Returned to Asheville from Knoxville in 1969. Worked in family business and, following death of father, as Manager of a West German-based manufacturing plant in the Asheville area.

Active in church, civic and political affairs. Episcopalian. Republican.

Chairman, 11th District Republican Party, 1979-1980.

Elected to U.S. House of Representatives 1980. First Republican to represent Western North Carolina’s 11th District in the U.S. House in 52 years.

Served during 97th Congress as member of House Committee on Interior and Insular Affairs and as ex-officio member of the House Task Force on POWs and MIAs. Made six secret, official trips to Laos during 1981 and 1982.

Narrowly defeated in 1982 mid-term election.

Served as Consultant on POW/MIA Affairs with an office in the Pentagon, January-June 1983.

Reelected to House seat in 1984.

Served during 99th Congress on Committee on Interior and Insular Affairs, Committee on Veterans Affairs and as ex-officio member of the House Task Force on POWs and MIAs. Traveled to Hanoi as member of congressional delegation in February 1986.

Narrowly defeated in 1986 mid-term election. Announced he would not seek another term as Congressman.

Served as fellow at the American Defense Institute, a pro-defense Washington think tank during 1987 and from late 1987-1991 as Chairman of the non-profit POW Publicity Fund. Traveled extensively to Thailand, Cambodia, the Philippines and Hong Kong to publicize a $2.5 million reward the Fund offers for the safe return of an American POW from the Vietnam War. (See www.powreward.com).

Served from fall 1991- June 1992 as Intelligence Investigator assigned (fulltime) to the Senate Select Committee on POW/MIA Affairs from the office of Sen. Robert Smith, (R-NH), Committee Vice-Chairman.

Traveled extensively throughout northern Vietnam from 1993-June 1995 inspecting or attempting to inspect numerous prisons and/or locations where postwar U.S. intelligence indicated American POWs were being detained after Operation Homecoming.
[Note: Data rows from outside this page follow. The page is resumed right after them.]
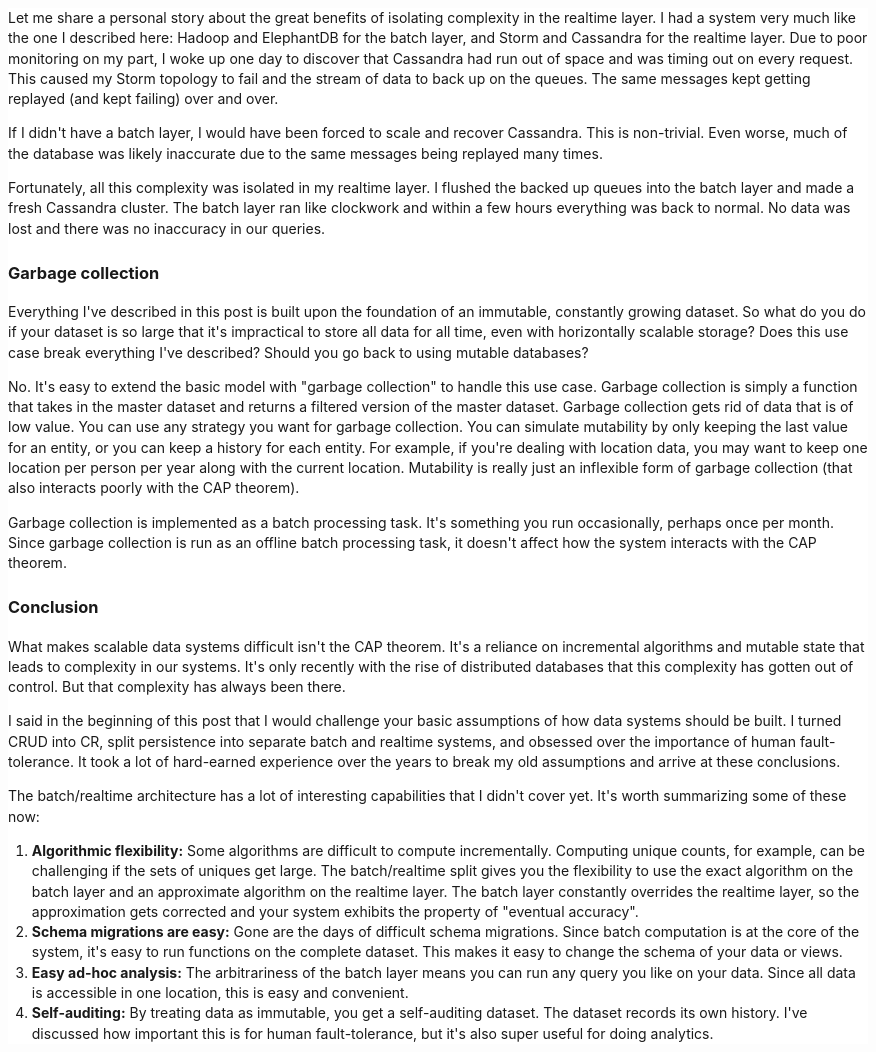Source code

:Let me share a personal story about the great benefits of isolating complexity in the realtime layer. I had a system very much like the one I described here: Hadoop and ElephantDB for the batch layer, and Storm and Cassandra for the realtime layer. Due to poor monitoring on my part, I woke up one day to discover that Cassandra had run out of space and was timing out on every request. This caused my Storm topology to fail and the stream of data to back up on the queues. The same messages kept getting replayed (and kept failing) over and over.

If I didn't have a batch layer, I would have been forced to scale and recover Cassandra. This is non-trivial. Even worse, much of the database was likely inaccurate due to the same messages being replayed many times.

Fortunately, all this complexity was isolated in my realtime layer. I flushed the backed up queues into the batch layer and made a fresh Cassandra cluster. The batch layer ran like clockwork and within a few hours everything was back to normal. No data was lost and there was no inaccuracy in our queries.

### Garbage collection

Everything I've described in this post is built upon the foundation of an immutable, constantly growing dataset. So what do you do if your dataset is so large that it's impractical to store all data for all time, even with horizontally scalable storage? Does this use case break everything I've described? Should you go back to using mutable databases?

No. It's easy to extend the basic model with "garbage collection" to handle this use case. Garbage collection is simply a function that takes in the master dataset and returns a filtered version of the master dataset. Garbage collection gets rid of data that is of low value. You can use any strategy you want for garbage collection. You can simulate mutability by only keeping the last value for an entity, or you can keep a history for each entity. For example, if you're dealing with location data, you may want to keep one location per person per year along with the current location. Mutability is really just an inflexible form of garbage collection (that also interacts poorly with the CAP theorem).

Garbage collection is implemented as a batch processing task. It's something you run occasionally, perhaps once per month. Since garbage collection is run as an offline batch processing task, it doesn't affect how the system interacts with the CAP theorem.

### Conclusion

What makes scalable data systems difficult isn't the CAP theorem. It's a reliance on incremental algorithms and mutable state that leads to complexity in our systems. It's only recently with the rise of distributed databases that this complexity has gotten out of control. But that complexity has always been there.

I said in the beginning of this post that I would challenge your basic assumptions of how data systems should be built. I turned CRUD into CR, split persistence into separate batch and realtime systems, and obsessed over the importance of human fault-tolerance. It took a lot of hard-earned experience over the years to break my old assumptions and arrive at these conclusions.

The batch/realtime architecture has a lot of interesting capabilities that I didn't cover yet. It's worth summarizing some of these now:

1. **Algorithmic flexibility:** Some algorithms are difficult to compute incrementally. Computing unique counts, for example, can be challenging if the sets of uniques get large. The batch/realtime split gives you the flexibility to use the exact algorithm on the batch layer and an approximate algorithm on the realtime layer. The batch layer constantly overrides the realtime layer, so the approximation gets corrected and your system exhibits the property of "eventual accuracy".
2. **Schema migrations are easy:** Gone are the days of difficult schema migrations. Since batch computation is at the core of the system, it's easy to run functions on the complete dataset. This makes it easy to change the schema of your data or views.
3. **Easy ad-hoc analysis:** The arbitrariness of the batch layer means you can run any query you like on your data. Since all data is accessible in one location, this is easy and convenient.
4. **Self-auditing:** By treating data as immutable, you get a self-auditing dataset. The dataset records its own history. I've discussed how important this is for human fault-tolerance, but it's also super useful for doing analytics.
Protested publicly in Hanoi in early June 1995 when Vietnamese authorities barred him from inspecting several prisons where large numbers of American POWs had reportedly been held long after Operation Homecoming. Vietnamese officials responded by declaring Hendon persona non grata and ordering him deported.

From September 1981, when he first traveled to Laos, until June 1995, when he was deported from Vietnam, Hendon traveled to South and Southeast Asia and other locations in the Far East some 33 times in an effort to help determine the fate of the approximately 2,500 Americans who remained unaccounted for at war’s end. He is considered one of the free world’s foremost authorities on the postwar Vietnamese and Lao prison systems and the postwar intelligence telling of American servicemen detained in those prisons. He has appeared on CBS’s 60 Minutes, ABC’s 20/20, Dateline NBC, ABC’s Good Morning America, the NBC Today Show, Saturday Today, CNN’s Larry King Live and on a number of network news and talk shows.

Hendon and co-author Elizabeth Stewart, whose father is Missing in Action in North Vietnam, began writing a history of the POW issue, An Enormous Crime, soon after Hendon’s forced return from Vietnam in June 1995. The book is based on now-declassified postwar intelligence and now-declassified official U.S. records chronicling how seven presidential administrations; a House investigatory committee (in 1975-76); a presidential investigatory commission (in 1977) and a Senate investigatory committee (in 1991-93) dealt with what President Ronald Reagan so correctly called this “sorest wound” of the Vietnam War. An Enormous Crime is published by Thomas Dunne Books, a division of St. Martin’s Press.